Your task: Restate, word for word and with no pictures, the stretch of lines in the data below that begins at the line with "the parked car at (136,240), 162.61" and ends at the line with "reception desk: 4.46", inclusive.

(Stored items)
══════════

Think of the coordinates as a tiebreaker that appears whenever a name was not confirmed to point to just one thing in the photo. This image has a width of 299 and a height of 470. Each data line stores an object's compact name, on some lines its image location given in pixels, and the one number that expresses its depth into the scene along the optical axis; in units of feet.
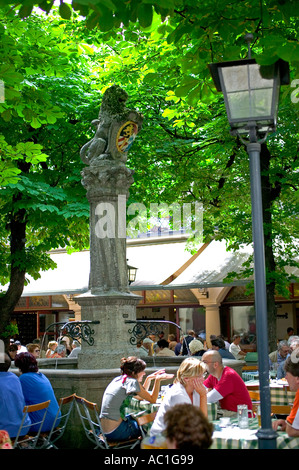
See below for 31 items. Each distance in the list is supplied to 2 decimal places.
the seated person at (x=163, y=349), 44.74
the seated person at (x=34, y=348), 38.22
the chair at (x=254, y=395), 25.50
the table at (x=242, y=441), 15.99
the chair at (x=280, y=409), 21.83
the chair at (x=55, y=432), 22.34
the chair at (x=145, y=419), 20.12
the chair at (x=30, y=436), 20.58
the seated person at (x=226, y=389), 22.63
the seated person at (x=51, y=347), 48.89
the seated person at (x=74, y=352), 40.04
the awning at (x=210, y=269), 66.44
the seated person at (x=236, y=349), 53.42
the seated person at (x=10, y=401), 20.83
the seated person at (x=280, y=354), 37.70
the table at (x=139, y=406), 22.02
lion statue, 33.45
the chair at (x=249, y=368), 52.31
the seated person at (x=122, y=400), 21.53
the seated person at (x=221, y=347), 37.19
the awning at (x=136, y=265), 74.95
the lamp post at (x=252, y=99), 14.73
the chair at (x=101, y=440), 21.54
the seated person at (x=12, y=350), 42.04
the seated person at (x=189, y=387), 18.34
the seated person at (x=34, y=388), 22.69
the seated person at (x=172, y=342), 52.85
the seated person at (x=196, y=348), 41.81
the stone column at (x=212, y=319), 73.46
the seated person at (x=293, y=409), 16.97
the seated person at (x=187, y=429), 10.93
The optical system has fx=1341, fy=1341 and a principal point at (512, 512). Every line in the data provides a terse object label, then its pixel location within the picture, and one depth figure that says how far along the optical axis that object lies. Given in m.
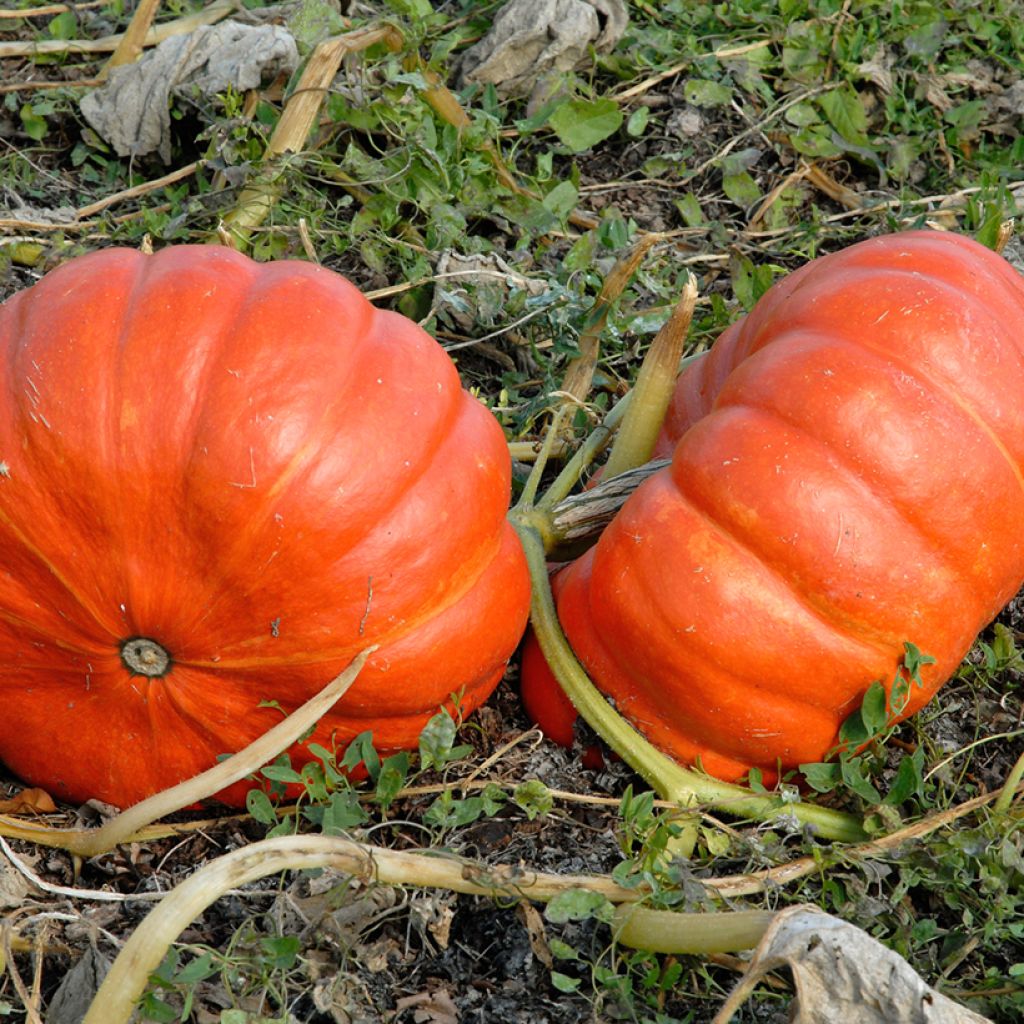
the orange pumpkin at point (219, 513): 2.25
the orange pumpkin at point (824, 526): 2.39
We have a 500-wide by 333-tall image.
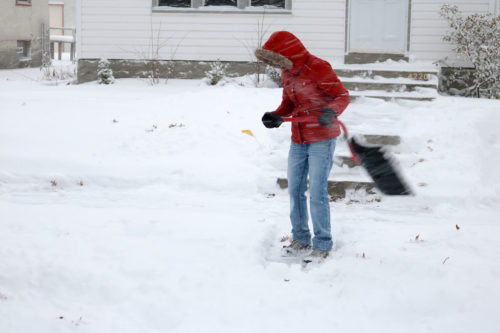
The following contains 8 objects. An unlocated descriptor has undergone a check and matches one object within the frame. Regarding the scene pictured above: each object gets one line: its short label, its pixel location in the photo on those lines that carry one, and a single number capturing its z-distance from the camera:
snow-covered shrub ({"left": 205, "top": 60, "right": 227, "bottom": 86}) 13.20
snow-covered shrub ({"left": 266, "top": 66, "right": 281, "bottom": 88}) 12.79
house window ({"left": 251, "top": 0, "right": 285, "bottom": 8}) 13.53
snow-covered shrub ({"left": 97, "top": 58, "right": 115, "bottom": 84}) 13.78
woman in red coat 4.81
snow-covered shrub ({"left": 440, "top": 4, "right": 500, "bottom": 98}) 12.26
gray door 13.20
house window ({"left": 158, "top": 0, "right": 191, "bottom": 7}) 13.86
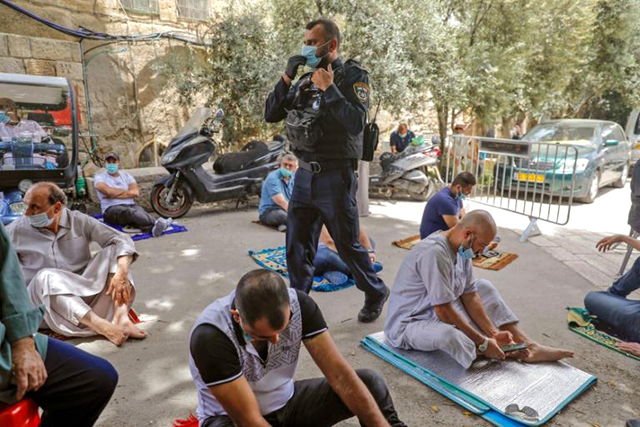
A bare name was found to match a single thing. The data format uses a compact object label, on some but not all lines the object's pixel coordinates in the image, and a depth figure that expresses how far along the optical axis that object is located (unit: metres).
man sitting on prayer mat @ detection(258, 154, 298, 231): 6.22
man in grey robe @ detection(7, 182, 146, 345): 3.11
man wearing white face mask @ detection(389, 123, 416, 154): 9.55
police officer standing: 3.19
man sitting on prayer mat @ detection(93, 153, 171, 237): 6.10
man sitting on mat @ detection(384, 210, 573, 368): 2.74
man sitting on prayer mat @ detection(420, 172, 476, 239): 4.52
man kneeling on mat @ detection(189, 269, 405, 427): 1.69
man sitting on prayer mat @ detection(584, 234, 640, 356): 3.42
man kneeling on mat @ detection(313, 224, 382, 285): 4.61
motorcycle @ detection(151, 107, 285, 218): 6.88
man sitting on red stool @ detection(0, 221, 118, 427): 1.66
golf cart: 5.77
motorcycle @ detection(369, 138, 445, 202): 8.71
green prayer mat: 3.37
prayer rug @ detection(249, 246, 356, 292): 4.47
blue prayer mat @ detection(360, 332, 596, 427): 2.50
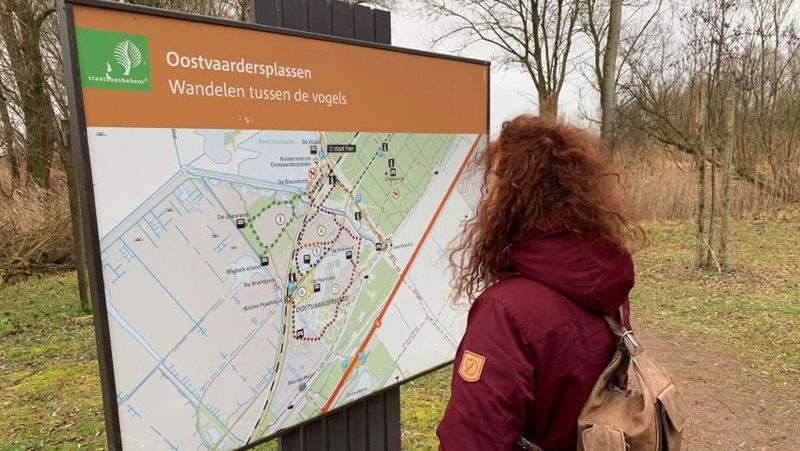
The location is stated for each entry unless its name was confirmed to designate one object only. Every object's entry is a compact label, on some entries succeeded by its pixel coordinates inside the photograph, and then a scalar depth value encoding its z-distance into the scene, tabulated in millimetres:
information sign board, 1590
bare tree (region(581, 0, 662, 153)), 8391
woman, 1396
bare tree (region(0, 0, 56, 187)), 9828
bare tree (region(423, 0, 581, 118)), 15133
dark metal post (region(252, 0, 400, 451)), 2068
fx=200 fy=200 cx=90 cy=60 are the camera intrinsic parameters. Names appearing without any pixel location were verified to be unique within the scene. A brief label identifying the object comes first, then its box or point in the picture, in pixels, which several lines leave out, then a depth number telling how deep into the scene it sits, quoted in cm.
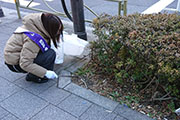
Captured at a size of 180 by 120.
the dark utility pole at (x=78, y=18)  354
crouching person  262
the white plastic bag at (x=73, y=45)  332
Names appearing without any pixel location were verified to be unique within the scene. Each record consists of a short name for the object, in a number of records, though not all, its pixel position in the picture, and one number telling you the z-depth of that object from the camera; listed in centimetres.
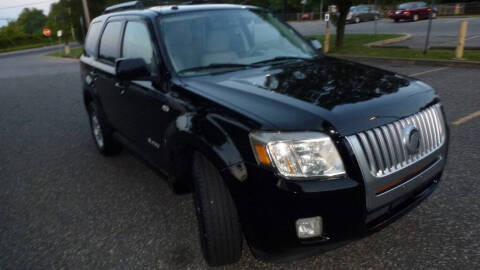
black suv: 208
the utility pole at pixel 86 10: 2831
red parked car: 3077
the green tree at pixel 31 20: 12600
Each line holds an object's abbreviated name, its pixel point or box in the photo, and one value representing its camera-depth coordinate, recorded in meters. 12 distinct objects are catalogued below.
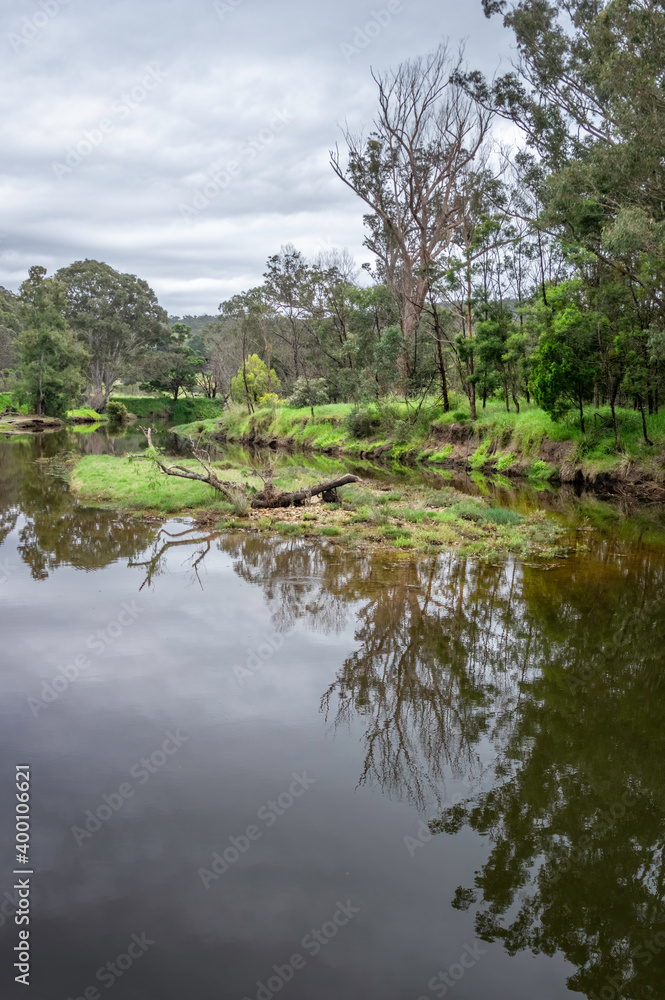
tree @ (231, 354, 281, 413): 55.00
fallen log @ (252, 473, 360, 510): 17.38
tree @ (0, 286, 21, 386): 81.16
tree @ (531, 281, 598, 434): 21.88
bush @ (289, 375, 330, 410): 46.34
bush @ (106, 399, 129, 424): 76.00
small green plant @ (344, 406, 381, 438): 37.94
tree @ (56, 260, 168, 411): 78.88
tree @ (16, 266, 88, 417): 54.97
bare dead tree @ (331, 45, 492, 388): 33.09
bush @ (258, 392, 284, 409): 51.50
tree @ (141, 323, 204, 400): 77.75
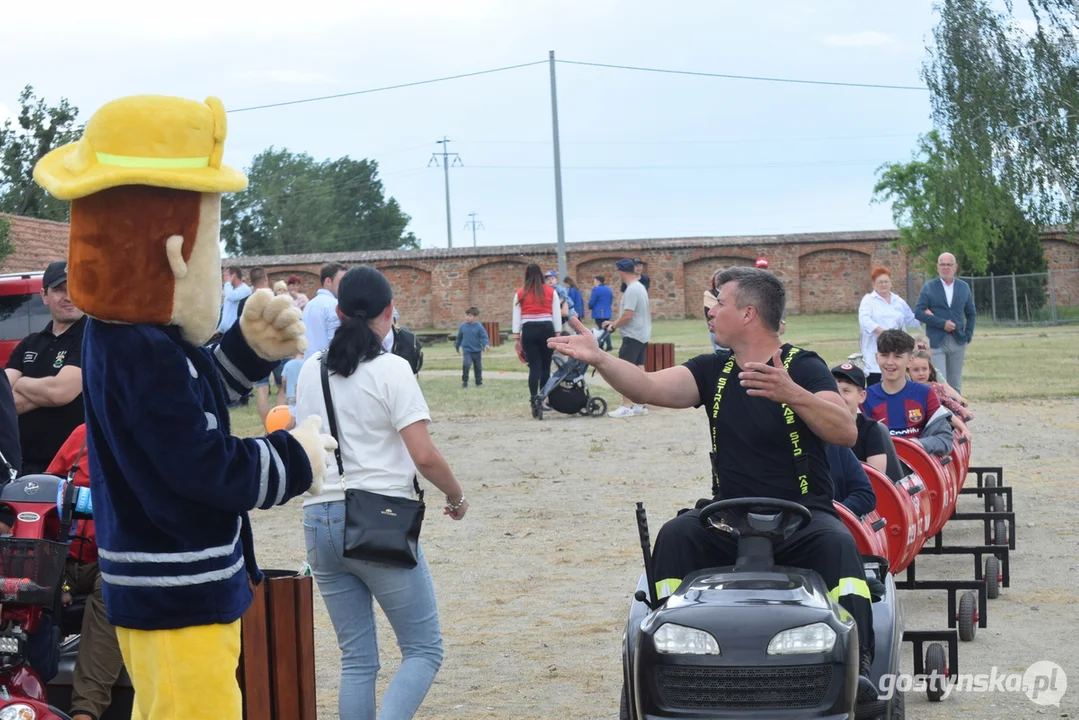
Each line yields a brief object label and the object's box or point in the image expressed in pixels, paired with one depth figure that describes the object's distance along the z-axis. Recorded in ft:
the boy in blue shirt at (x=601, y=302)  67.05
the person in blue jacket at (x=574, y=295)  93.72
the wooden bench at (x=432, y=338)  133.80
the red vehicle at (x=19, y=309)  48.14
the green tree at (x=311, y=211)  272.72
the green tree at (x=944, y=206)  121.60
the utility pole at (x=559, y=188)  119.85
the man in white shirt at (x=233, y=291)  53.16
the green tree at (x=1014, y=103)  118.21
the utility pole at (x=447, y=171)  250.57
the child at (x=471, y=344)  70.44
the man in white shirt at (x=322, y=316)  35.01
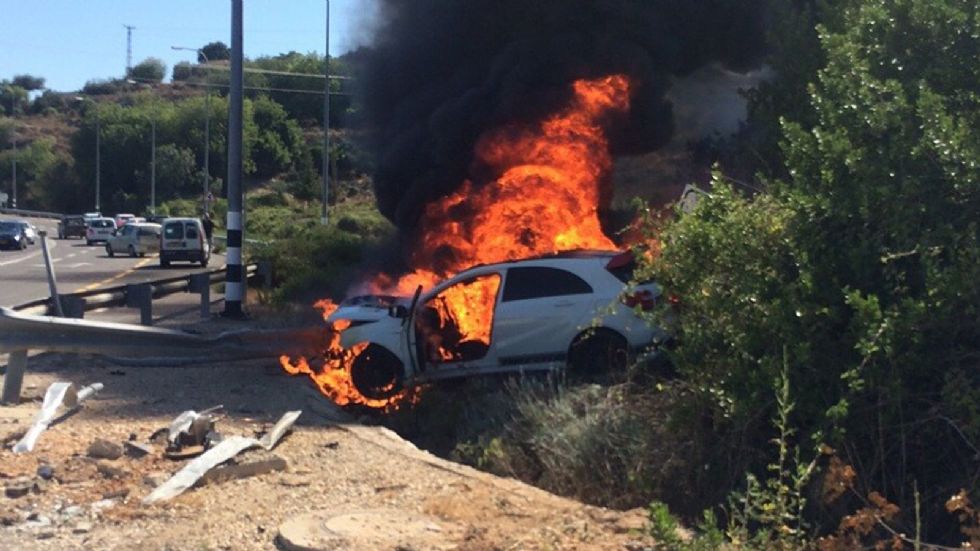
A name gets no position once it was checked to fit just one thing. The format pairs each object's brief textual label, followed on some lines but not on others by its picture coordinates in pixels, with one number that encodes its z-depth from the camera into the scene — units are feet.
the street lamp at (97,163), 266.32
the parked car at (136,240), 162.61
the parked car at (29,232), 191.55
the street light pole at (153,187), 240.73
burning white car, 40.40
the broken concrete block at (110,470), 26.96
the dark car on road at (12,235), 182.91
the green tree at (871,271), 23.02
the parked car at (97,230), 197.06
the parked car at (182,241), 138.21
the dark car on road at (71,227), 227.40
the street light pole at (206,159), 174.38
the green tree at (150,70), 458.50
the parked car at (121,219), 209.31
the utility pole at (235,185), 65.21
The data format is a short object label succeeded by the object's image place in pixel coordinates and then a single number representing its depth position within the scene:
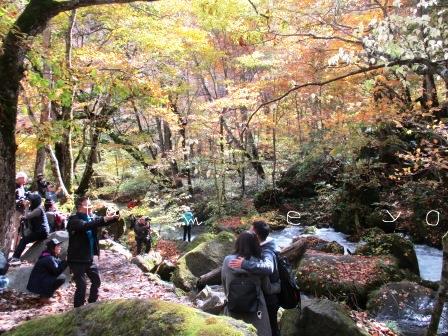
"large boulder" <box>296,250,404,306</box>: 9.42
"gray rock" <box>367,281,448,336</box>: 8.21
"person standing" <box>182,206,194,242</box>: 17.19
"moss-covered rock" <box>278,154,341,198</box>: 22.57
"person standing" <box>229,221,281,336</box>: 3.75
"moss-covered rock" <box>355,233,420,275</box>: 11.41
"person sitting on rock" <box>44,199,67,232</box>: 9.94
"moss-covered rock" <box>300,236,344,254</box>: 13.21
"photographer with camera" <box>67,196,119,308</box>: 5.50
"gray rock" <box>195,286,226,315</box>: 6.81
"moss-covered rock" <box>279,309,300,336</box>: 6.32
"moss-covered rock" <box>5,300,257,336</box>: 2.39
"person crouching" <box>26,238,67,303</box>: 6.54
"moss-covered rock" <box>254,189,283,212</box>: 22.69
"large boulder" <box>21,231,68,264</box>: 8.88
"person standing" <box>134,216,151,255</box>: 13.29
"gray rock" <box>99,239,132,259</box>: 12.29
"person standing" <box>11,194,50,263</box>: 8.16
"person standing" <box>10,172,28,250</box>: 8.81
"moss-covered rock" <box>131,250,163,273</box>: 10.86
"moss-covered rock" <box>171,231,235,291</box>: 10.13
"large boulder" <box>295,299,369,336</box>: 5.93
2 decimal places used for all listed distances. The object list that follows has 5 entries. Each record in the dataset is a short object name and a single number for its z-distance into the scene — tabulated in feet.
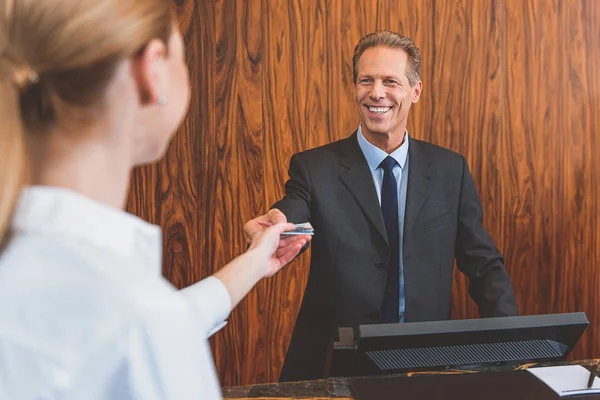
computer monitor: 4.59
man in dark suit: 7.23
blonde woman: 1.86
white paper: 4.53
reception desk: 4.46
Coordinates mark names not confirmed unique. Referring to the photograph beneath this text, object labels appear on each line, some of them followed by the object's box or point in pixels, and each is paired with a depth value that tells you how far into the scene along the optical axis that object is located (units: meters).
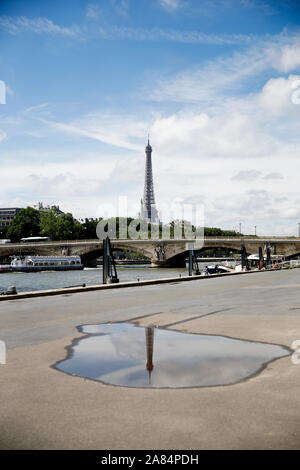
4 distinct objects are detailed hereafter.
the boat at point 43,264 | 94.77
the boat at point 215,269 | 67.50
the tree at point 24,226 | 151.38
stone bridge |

══════════

Solved problem:
the parked car at (136,240), 162.61
the parked car at (29,232), 191.55
the street light pole at (153,187), 240.73
burning white car, 40.40
the broken concrete block at (110,470), 26.96
the dark car on road at (12,235), 182.91
the green tree at (871,271), 23.02
the parked car at (97,230), 197.06
the parked car at (182,241), 138.21
the dark car on road at (71,227), 227.40
the street light pole at (206,159), 174.38
the green tree at (150,70), 458.50
the parked car at (121,219), 209.31
the utility pole at (235,185), 65.21
The data format is a short object label succeeded by the object's image place in pixel coordinates and then a single number representing its depth position within the scene:
"large boulder" <box>296,250,404,306</box>: 9.42
"gray rock" <box>367,281,448,336</box>: 8.21
"person standing" <box>182,206,194,242</box>: 17.19
"moss-covered rock" <box>278,154,341,198</box>: 22.57
"person standing" <box>229,221,281,336</box>: 3.75
"moss-covered rock" <box>355,233,420,275</box>: 11.41
"person sitting on rock" <box>44,199,67,232</box>: 9.94
"moss-covered rock" <box>300,236,344,254</box>: 13.21
"photographer with camera" <box>67,196,119,308</box>: 5.50
"gray rock" <box>195,286,226,315</box>: 6.81
"moss-covered rock" <box>279,309,300,336</box>: 6.32
"moss-covered rock" <box>5,300,257,336</box>: 2.39
"person crouching" <box>26,238,67,303</box>: 6.54
"moss-covered rock" <box>254,189,283,212</box>: 22.69
"large boulder" <box>21,231,68,264</box>: 8.88
"person standing" <box>134,216,151,255</box>: 13.29
"gray rock" <box>99,239,132,259</box>: 12.29
"person standing" <box>11,194,50,263</box>: 8.16
"person standing" <box>10,172,28,250</box>: 8.81
"moss-covered rock" <box>131,250,163,273</box>: 10.86
"moss-covered rock" <box>171,231,235,291</box>: 10.13
"large boulder" <box>295,299,369,336</box>: 5.93
2 decimal places used for all listed distances. The object list that follows has 5 entries. Each record in the dataset is a short object name and a single number for its z-distance into the scene — tabulated in feet.
computer monitor: 4.59
man in dark suit: 7.23
blonde woman: 1.86
white paper: 4.53
reception desk: 4.46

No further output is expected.